Write the material out again, line by line, exactly as it is.

[Opening Data section]

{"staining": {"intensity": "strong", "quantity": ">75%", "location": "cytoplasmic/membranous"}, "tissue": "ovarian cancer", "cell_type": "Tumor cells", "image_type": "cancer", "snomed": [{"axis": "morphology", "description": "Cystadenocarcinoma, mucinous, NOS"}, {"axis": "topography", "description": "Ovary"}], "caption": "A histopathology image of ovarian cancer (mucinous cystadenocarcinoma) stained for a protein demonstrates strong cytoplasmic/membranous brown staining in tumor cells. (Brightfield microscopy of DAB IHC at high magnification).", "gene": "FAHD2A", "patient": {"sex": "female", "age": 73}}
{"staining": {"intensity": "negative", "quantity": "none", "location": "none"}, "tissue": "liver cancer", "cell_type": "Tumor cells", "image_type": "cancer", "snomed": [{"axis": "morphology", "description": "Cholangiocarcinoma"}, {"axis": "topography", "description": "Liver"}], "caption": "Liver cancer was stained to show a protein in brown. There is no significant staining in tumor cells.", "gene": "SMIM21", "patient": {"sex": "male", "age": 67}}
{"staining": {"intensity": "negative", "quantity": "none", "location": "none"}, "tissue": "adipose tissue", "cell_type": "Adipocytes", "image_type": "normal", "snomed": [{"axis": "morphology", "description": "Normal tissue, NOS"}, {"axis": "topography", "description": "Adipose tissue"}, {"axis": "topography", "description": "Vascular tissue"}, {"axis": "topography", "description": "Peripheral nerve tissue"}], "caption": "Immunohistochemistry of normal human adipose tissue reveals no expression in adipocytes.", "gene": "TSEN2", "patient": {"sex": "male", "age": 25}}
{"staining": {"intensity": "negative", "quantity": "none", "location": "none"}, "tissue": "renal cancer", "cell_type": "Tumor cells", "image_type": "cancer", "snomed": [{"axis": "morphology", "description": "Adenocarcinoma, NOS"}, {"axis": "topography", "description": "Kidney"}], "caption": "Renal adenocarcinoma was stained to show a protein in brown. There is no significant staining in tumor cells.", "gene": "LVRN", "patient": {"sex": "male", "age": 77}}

[Closing Data section]

→ **Written reply**:
{"staining": {"intensity": "strong", "quantity": ">75%", "location": "cytoplasmic/membranous"}, "tissue": "ovarian cancer", "cell_type": "Tumor cells", "image_type": "cancer", "snomed": [{"axis": "morphology", "description": "Cystadenocarcinoma, mucinous, NOS"}, {"axis": "topography", "description": "Ovary"}], "caption": "A histopathology image of ovarian cancer (mucinous cystadenocarcinoma) stained for a protein demonstrates strong cytoplasmic/membranous brown staining in tumor cells. (Brightfield microscopy of DAB IHC at high magnification).", "gene": "FAHD2A", "patient": {"sex": "female", "age": 73}}
{"staining": {"intensity": "negative", "quantity": "none", "location": "none"}, "tissue": "liver cancer", "cell_type": "Tumor cells", "image_type": "cancer", "snomed": [{"axis": "morphology", "description": "Cholangiocarcinoma"}, {"axis": "topography", "description": "Liver"}], "caption": "Liver cancer was stained to show a protein in brown. There is no significant staining in tumor cells.", "gene": "SMIM21", "patient": {"sex": "male", "age": 67}}
{"staining": {"intensity": "negative", "quantity": "none", "location": "none"}, "tissue": "adipose tissue", "cell_type": "Adipocytes", "image_type": "normal", "snomed": [{"axis": "morphology", "description": "Normal tissue, NOS"}, {"axis": "topography", "description": "Adipose tissue"}, {"axis": "topography", "description": "Vascular tissue"}, {"axis": "topography", "description": "Peripheral nerve tissue"}], "caption": "Immunohistochemistry of normal human adipose tissue reveals no expression in adipocytes.", "gene": "TSEN2", "patient": {"sex": "male", "age": 25}}
{"staining": {"intensity": "negative", "quantity": "none", "location": "none"}, "tissue": "renal cancer", "cell_type": "Tumor cells", "image_type": "cancer", "snomed": [{"axis": "morphology", "description": "Adenocarcinoma, NOS"}, {"axis": "topography", "description": "Kidney"}], "caption": "Renal adenocarcinoma was stained to show a protein in brown. There is no significant staining in tumor cells.", "gene": "LVRN", "patient": {"sex": "male", "age": 77}}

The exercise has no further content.